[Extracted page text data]
*** Begin section ***

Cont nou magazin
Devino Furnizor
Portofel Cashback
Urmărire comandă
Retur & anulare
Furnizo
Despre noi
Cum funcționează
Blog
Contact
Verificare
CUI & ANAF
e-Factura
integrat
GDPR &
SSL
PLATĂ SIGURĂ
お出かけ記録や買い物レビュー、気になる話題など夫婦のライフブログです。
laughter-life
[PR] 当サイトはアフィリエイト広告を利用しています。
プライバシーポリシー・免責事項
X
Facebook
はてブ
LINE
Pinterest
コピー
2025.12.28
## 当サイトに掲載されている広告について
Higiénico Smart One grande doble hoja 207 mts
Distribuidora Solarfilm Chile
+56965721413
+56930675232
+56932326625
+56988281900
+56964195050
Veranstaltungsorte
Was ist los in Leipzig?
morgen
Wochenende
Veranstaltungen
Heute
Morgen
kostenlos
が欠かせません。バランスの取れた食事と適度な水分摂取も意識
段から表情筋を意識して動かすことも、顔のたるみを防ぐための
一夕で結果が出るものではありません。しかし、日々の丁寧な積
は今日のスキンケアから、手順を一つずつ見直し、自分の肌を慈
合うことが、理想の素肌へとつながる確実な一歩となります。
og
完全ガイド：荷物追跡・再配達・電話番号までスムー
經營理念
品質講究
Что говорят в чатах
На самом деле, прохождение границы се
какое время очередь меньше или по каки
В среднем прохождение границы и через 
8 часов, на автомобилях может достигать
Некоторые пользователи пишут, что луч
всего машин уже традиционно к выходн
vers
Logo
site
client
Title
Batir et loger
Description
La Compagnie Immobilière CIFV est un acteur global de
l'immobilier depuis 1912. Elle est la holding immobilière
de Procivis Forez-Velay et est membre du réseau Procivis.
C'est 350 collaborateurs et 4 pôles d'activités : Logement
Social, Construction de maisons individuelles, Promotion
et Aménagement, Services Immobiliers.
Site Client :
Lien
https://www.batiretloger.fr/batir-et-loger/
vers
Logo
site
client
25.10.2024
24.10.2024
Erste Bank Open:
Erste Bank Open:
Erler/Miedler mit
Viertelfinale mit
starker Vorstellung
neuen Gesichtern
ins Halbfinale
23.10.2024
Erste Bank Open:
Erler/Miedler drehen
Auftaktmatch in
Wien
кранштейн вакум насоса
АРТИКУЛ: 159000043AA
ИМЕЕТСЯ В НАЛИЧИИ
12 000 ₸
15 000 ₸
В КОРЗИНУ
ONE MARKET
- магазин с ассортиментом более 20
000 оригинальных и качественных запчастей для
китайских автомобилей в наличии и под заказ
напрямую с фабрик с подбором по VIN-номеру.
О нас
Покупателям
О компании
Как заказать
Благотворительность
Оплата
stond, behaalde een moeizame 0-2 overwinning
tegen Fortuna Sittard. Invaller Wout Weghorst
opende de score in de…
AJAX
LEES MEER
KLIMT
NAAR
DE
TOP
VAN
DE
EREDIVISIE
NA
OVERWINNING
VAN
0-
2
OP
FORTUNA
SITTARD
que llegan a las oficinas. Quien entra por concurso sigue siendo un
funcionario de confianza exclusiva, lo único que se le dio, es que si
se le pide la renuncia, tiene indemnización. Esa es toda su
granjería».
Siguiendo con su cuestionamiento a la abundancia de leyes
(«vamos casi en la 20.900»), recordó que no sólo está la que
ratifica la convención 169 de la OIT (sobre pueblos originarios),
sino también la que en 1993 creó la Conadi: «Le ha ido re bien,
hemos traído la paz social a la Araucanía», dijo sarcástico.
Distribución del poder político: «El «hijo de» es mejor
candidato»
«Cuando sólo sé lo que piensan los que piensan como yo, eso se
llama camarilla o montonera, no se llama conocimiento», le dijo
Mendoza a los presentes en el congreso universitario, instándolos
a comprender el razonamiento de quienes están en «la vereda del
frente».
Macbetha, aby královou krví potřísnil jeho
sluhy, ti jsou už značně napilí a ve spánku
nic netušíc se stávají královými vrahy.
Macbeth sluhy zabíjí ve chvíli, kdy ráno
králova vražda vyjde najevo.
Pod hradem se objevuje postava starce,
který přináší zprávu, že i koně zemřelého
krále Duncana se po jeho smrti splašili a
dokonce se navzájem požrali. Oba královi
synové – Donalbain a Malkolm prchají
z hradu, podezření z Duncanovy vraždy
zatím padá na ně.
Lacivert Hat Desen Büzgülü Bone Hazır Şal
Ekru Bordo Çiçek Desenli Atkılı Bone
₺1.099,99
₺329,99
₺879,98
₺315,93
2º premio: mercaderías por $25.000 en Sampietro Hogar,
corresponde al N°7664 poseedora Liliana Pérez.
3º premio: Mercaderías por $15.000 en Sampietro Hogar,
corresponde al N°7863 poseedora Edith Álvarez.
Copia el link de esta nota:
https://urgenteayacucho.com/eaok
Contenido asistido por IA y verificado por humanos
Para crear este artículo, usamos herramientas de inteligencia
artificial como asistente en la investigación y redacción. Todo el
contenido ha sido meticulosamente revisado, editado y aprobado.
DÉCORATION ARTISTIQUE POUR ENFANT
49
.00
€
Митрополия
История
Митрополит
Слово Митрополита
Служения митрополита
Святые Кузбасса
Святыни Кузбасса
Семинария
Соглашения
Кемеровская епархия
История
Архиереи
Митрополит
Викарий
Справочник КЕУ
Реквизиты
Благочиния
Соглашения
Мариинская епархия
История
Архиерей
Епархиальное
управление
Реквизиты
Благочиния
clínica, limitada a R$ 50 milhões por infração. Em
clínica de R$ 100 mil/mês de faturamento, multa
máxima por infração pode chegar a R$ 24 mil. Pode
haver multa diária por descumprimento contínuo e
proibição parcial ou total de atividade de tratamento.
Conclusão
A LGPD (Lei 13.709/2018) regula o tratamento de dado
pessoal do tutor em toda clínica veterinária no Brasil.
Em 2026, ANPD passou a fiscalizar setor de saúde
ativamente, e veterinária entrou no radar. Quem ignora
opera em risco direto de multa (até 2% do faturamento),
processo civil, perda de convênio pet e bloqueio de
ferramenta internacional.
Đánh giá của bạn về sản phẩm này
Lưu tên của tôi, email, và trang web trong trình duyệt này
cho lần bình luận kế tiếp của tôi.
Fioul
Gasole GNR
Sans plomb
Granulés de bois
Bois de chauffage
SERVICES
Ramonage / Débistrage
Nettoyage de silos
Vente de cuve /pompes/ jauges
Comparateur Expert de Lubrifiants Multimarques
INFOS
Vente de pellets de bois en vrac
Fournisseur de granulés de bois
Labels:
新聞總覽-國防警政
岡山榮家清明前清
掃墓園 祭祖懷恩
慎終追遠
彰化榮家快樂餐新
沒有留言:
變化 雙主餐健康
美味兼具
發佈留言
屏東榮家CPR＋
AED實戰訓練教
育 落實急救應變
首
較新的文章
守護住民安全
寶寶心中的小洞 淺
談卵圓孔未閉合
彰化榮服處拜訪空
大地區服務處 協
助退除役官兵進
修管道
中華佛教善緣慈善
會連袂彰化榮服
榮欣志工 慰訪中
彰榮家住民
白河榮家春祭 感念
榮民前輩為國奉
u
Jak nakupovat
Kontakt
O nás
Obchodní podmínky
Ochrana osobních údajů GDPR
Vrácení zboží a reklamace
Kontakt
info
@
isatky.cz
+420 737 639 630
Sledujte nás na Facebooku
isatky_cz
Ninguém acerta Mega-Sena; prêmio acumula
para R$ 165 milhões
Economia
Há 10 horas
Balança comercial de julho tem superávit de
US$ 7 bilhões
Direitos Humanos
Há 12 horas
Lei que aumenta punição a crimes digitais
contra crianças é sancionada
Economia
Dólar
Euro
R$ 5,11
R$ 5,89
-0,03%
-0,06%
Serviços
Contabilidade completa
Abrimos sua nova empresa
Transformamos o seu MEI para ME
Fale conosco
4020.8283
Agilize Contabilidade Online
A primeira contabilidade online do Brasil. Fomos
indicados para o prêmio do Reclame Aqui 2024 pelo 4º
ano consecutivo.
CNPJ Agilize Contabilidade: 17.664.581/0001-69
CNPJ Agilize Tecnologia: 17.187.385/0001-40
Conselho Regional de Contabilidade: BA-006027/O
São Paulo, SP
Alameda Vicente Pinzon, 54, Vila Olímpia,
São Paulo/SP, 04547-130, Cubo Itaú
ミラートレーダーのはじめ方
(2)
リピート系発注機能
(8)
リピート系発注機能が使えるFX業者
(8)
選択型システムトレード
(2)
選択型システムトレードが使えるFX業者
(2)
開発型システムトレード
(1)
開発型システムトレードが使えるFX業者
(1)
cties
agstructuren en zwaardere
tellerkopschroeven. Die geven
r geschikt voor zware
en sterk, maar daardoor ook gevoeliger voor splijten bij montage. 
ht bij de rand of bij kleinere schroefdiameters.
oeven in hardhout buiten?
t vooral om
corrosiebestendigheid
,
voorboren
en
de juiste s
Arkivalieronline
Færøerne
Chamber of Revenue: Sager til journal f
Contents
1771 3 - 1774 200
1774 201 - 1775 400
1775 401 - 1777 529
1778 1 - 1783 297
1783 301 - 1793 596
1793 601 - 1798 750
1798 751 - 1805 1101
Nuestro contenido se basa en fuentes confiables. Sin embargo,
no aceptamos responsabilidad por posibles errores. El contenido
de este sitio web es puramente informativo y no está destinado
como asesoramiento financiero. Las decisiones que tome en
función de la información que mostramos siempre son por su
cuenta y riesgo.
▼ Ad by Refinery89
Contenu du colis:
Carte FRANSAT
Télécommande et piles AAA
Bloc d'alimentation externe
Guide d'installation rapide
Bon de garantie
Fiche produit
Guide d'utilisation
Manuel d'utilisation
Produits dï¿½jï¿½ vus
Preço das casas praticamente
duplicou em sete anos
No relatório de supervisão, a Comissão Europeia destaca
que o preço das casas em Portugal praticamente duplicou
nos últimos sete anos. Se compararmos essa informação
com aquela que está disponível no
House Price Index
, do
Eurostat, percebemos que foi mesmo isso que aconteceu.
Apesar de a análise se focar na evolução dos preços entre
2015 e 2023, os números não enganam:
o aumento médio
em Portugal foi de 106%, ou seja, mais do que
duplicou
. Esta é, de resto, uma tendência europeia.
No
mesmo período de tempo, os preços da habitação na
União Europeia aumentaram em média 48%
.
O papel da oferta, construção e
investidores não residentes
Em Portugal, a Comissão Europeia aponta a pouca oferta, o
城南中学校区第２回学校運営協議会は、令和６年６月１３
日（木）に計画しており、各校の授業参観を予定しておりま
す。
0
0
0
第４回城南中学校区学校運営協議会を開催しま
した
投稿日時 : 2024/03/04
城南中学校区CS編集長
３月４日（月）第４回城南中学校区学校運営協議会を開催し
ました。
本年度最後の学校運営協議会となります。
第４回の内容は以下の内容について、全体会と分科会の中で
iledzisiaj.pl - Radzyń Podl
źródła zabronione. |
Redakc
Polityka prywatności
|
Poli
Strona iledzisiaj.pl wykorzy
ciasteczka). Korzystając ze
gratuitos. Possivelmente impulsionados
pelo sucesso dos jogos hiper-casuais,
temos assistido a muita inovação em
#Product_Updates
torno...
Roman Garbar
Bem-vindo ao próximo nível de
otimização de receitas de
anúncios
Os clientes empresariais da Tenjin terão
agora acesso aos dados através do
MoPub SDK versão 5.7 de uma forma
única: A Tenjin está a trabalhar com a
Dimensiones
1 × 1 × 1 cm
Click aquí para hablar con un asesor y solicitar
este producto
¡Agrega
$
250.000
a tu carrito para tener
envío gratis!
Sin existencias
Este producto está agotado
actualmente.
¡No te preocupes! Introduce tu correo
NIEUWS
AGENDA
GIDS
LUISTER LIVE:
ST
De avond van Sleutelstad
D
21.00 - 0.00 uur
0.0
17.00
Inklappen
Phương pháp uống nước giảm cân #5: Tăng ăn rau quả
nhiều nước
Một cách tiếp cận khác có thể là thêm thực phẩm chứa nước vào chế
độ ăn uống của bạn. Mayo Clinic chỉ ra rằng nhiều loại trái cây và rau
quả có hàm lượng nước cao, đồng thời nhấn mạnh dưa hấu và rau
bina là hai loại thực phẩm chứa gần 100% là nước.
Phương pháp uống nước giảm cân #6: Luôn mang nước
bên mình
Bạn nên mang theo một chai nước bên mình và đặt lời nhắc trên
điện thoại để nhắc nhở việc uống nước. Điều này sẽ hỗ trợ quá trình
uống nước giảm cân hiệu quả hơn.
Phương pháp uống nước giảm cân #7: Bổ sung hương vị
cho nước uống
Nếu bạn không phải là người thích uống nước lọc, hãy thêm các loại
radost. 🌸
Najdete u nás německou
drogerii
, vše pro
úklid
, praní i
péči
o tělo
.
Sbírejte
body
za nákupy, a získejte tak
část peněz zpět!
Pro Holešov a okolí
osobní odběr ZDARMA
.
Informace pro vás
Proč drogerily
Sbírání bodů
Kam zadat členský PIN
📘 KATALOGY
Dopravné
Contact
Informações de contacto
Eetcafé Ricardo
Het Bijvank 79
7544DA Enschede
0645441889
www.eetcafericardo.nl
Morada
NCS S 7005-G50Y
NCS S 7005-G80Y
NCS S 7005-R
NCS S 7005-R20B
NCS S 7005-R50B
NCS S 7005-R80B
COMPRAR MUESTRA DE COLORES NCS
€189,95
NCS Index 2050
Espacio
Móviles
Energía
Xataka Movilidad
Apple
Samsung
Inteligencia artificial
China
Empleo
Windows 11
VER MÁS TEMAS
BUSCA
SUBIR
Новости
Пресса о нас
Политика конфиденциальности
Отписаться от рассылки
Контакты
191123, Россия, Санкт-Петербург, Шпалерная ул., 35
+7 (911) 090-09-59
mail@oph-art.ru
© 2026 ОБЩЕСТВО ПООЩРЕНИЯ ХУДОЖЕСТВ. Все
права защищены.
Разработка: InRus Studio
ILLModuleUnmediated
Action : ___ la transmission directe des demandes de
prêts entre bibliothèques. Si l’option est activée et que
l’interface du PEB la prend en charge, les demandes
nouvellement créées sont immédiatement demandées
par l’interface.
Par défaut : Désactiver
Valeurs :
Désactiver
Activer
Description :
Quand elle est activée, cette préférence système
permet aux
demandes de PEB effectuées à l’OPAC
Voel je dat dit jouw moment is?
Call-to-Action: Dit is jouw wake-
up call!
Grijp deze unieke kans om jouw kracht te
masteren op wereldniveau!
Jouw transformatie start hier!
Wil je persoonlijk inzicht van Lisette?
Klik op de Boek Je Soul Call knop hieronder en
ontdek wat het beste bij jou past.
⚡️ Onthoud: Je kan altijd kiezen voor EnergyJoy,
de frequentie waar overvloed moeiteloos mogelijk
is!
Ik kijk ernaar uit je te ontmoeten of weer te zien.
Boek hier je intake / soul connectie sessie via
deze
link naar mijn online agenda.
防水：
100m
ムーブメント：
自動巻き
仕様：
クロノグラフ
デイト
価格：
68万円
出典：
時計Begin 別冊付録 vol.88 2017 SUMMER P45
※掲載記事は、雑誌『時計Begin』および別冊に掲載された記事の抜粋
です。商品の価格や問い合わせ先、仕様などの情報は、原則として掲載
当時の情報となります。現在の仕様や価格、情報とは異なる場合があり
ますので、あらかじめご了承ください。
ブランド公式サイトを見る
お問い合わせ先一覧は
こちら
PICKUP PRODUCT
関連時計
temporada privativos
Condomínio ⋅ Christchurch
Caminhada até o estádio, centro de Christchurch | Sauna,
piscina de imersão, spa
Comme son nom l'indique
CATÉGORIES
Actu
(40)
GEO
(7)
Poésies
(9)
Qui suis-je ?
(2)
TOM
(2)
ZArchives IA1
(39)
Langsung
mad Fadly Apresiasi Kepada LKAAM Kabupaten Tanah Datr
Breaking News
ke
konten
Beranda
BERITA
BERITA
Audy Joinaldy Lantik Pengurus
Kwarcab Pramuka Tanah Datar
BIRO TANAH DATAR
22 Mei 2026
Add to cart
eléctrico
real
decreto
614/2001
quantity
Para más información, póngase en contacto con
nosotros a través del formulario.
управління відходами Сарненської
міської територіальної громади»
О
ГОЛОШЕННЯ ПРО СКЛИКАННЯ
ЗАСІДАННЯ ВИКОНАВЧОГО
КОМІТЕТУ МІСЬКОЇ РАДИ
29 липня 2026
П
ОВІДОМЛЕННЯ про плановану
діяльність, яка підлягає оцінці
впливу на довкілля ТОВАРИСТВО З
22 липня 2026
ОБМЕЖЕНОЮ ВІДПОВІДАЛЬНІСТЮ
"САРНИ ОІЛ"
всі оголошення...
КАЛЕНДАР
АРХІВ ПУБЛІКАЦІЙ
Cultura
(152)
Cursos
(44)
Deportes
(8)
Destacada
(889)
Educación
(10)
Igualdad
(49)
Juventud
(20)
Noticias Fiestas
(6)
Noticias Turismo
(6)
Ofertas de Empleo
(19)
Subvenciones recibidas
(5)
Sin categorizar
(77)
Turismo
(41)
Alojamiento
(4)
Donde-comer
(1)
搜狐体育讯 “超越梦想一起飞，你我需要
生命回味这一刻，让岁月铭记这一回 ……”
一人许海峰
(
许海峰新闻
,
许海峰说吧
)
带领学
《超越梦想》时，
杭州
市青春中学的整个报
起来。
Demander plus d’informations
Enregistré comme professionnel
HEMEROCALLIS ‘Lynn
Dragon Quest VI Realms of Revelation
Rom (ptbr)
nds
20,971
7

*** End section ***

Your instructions: Where the string "時計Begin" occurs in a line above, count that line, and report solely the final figure.

Reply: 2